Task objective:
Present the stretch of the items from the line containing "- This project" through the line containing "# 2/ How does it work?" as a numbered list, omitting blank lines.

=== Section Start ===

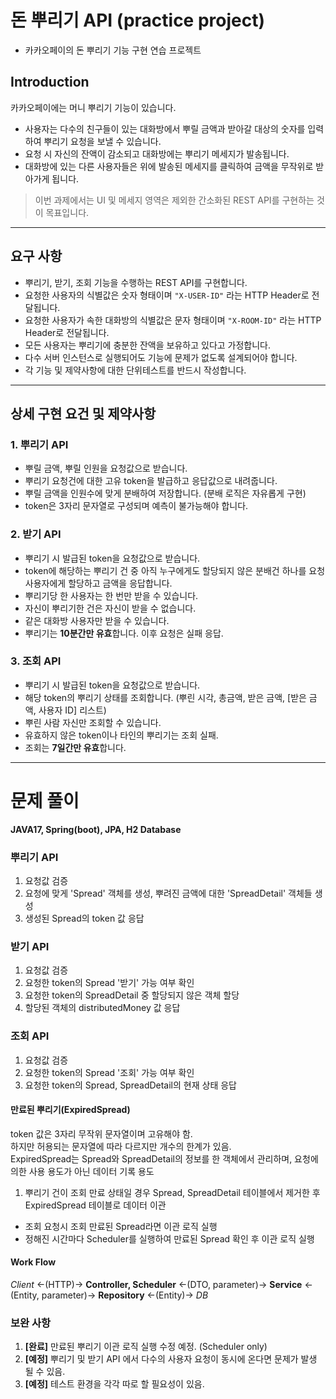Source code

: 
# 돈 뿌리기 API (practice project)
- 카카오페이의 돈 뿌리기 기능 구현 연습 프로젝트

## Introduction

카카오페이에는 머니 뿌리기 기능이 있습니다.

- 사용자는 다수의 친구들이 있는 대화방에서 뿌릴 금액과 받아갈 대상의 숫자를 입력하여 뿌리기 요청을 보낼 수 있습니다.
- 요청 시 자신의 잔액이 감소되고 대화방에는 뿌리기 메세지가 발송됩니다.
- 대화방에 있는 다른 사용자들은 위에 발송된 메세지를 클릭하여 금액을 무작위로 받아가게 됩니다.

> 이번 과제에서는 UI 및 메세지 영역은 제외한 간소화된 REST API를 구현하는 것이 목표입니다.

---

## 요구 사항

- 뿌리기, 받기, 조회 기능을 수행하는 REST API를 구현합니다.
- 요청한 사용자의 식별값은 숫자 형태이며 `"X-USER-ID"` 라는 HTTP Header로 전달됩니다.
- 요청한 사용자가 속한 대화방의 식별값은 문자 형태이며 `"X-ROOM-ID"` 라는 HTTP Header로 전달됩니다.
- 모든 사용자는 뿌리기에 충분한 잔액을 보유하고 있다고 가정합니다.
- 다수 서버 인스턴스로 실행되어도 기능에 문제가 없도록 설계되어야 합니다.
- 각 기능 및 제약사항에 대한 단위테스트를 반드시 작성합니다.

---

## 상세 구현 요건 및 제약사항

### 1. 뿌리기 API

- 뿌릴 금액, 뿌릴 인원을 요청값으로 받습니다.
- 뿌리기 요청건에 대한 고유 token을 발급하고 응답값으로 내려줍니다.
- 뿌릴 금액을 인원수에 맞게 분배하여 저장합니다. (분배 로직은 자유롭게 구현)
- token은 3자리 문자열로 구성되며 예측이 불가능해야 합니다.

### 2. 받기 API

- 뿌리기 시 발급된 token을 요청값으로 받습니다.
- token에 해당하는 뿌리기 건 중 아직 누구에게도 할당되지 않은 분배건 하나를 요청 사용자에게 할당하고 금액을 응답합니다.
- 뿌리기당 한 사용자는 한 번만 받을 수 있습니다.
- 자신이 뿌리기한 건은 자신이 받을 수 없습니다.
- 같은 대화방 사용자만 받을 수 있습니다.
- 뿌리기는 **10분간만 유효**합니다. 이후 요청은 실패 응답.

### 3. 조회 API

- 뿌리기 시 발급된 token을 요청값으로 받습니다.
- 해당 token의 뿌리기 상태를 조회합니다. (뿌린 시각, 총금액, 받은 금액, [받은 금액, 사용자 ID] 리스트)
- 뿌린 사람 자신만 조회할 수 있습니다.
- 유효하지 않은 token이나 타인의 뿌리기는 조회 실패.
- 조회는 **7일간만 유효**합니다.

---
# 문제 풀이

**JAVA17, Spring(boot), JPA, H2 Database**
### 뿌리기 API
1. 요청값 검증
2. 요청에 맞게 'Spread' 객체를 생성, 뿌려진 금액에 대한 'SpreadDetail' 객체들 생성
3. 생성된 Spread의 token 값 응답

### 받기 API
1. 요청값 검증
2. 요청한 token의 Spread '받기' 가능 여부 확인
3. 요청한 token의 SpreadDetail 중 할당되지 않은 객체 할당
4. 할당된 객체의 distributedMoney 값 응답

### 조회 API
1. 요청값 검증
2. 요청한 token의 Spread '조회' 가능 여부 확인
3. 요청한 token의 Spread, SpreadDetail의 현재 상태 응답

#### 만료된 뿌리기(ExpiredSpread)
token 값은 3자리 무작위 문자열이며 고유해야 함.  
하지만 허용되는 문자열에 따라 다르지만 개수의 한계가 있음.  
ExpiredSpread는 Spread와 SpreadDetail의 정보를 한 객체에서 관리하며, 요청에 의한 사용 용도가 아닌 데이터 기록 용도
1. 뿌리기 건이 조회 만료 상태일 경우 Spread, SpreadDetail 테이블에서 제거한 후 ExpiredSpread 테이블로 데이터 이관
- 조회 요청시 조회 만료된 Spread라면 이관 로직 실행 
- 정해진 시간마다 Scheduler를 실행하여 만료된 Spread 확인 후 이관 로직 실행

#### Work Flow
*Client* <-(HTTP)-> **Controller, Scheduler** <-(DTO, parameter)-> **Service** <-(Entity, parameter)-> **Repository** <-(Entity)-> *DB*

### 보완 사항
1. **[완료]** 만료된 뿌리기 이관 로직 실행 수정 예정. (Scheduler only)
2. **[예정]** 뿌리기 및 받기 API 에서 다수의 사용자 요청이 동시에 온다면 문제가 발생 될 수 있음.
3. **[예정]** 테스트 환경을 각각 따로 할 필요성이 있음.
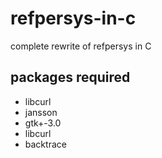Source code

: # refpersys-in-c
complete rewrite of refpersys in C


## packages required
 - libcurl
 - jansson
 - gtk+-3.0
 - libcurl
 - backtrace

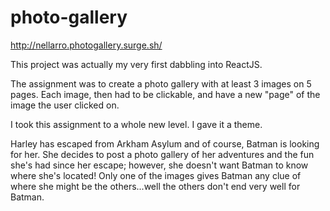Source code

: # photo-gallery
http://nellarro.photogallery.surge.sh/


This project was actually my very first dabbling into ReactJS.

The assignment was to create a photo gallery with at least 3 images on 5 pages. Each image, then had to be clickable, and have a new "page" of the image the user clicked on. 

I took this assignment to a whole new level. I gave it a theme. 

Harley has escaped from Arkham Asylum and of course, Batman is looking for her. She decides to post a photo gallery of her adventures and the fun she's had since her escape; however, she doesn't want Batman to know where she's located! Only one of the images gives Batman any clue of where she might be the others...well the others don't end very well for Batman. 
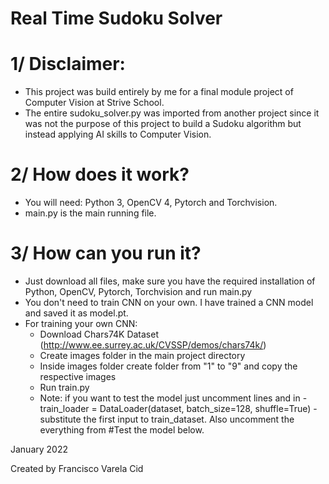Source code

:# Real Time Sudoku Solver

# 1/ Disclaimer:

- This project was build entirely by me for a final module project of Computer Vision at Strive School.
- The entire sudoku_solver.py was imported from another project since it was not the purpose of this project to build a Sudoku algorithm but instead applying AI skills to Computer Vision.

# 2/ How does it work?

- You will need: Python 3, OpenCV 4, Pytorch and Torchvision.
- main.py is the main running file.

# 3/ How can you run it?

- Just download all files, make sure you have the required installation of Python, OpenCV, Pytorch, Torchvision and run main.py
- You don't need to train CNN on your own. I have trained a CNN model and saved it as model.pt.
- For training your own CNN:
    - Download Chars74K Dataset (http://www.ee.surrey.ac.uk/CVSSP/demos/chars74k/)
    - Create images folder in the main project directory
    - Inside images folder create folder from "1" to "9" and copy the respective images
    - Run train.py
    - Note: if you want to test the model just uncomment lines and in - train_loader = DataLoader(dataset, batch_size=128, shuffle=True) - substitute the first input to train_dataset. Also uncomment the everything from #Test the model below.


January 2022

Created by Francisco Varela Cid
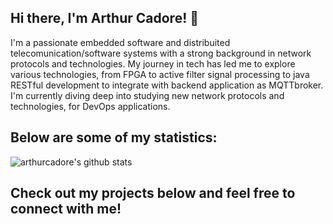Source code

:## Hi there, I'm Arthur Cadore! 👋
I'm a passionate embedded software and distribuited telecomunication/software systems with a strong background in network protocols and technologies. My journey in tech has led me to explore various technologies, from FPGA to active filter signal processing to java RESTful development to integrate with backend application as MQTTbroker. I'm currently diving deep into studying new network protocols and technologies, for DevOps applications. 

## Below are some of my statistics:

![arthurcadore's github stats](https://github-readme-stats.vercel.app/api?username=arthurcadore&show_icons=true&theme=tokyonight)
  
## Check out my projects below and feel free to connect with me!
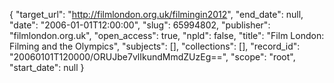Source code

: {
  "target_url": "http://filmlondon.org.uk/filmingin2012", 
  "end_date": null, 
  "date": "2006-01-01T12:00:00", 
  "slug": 65994802, 
  "publisher": "filmlondon.org.uk", 
  "open_access": true, 
  "npld": false, 
  "title": "Film London: Filming and the Olympics", 
  "subjects": [], 
  "collections": [], 
  "record_id": "20060101T120000/ORUJbe7vlIkundMmdZUzEg==", 
  "scope": "root", 
  "start_date": null
}

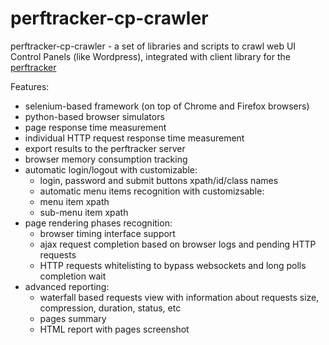 # perftracker-cp-crawler

perftracker-cp-crawler - a set of libraries and scripts to crawl web UI Control Panels (like Wordpress), integrated with client library for the [perftracker](https://github.com/perfguru87/perftracker)

Features:
- selenium-based framework (on top of Chrome and Firefox browsers)
- python-based browser simulators
- page response time measurement
- individual HTTP request response time measurement
- export results to the perftracker server
- browser memory consumption tracking
- automatic login/logout with customizable:
  * login, password and submit buttons xpath/id/class names
  * automatic menu items recognition with customizsable:
  * menu item xpath
  * sub-menu item xpath
- page rendering phases recognition:
  * browser timing interface support
  * ajax request completion based on browser logs and pending HTTP requests
  * HTTP requests whitelisting to bypass websockets and long polls completion wait
- advanced reporting:
  * waterfall based requests view with information about requests size, compression, duration, status, etc
  * pages summary
  * HTML report with pages screenshot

=== Section End ===

Reply:
1. - This project was build entirely by me for a final module project of Computer Vision at Strive School.
2. - The entire sudoku_solver.py was imported from another project since it was not the purpose of this project to build a Sudoku algorithm but instead applying AI skills to Computer Vision.
3. # 2/ How does it work?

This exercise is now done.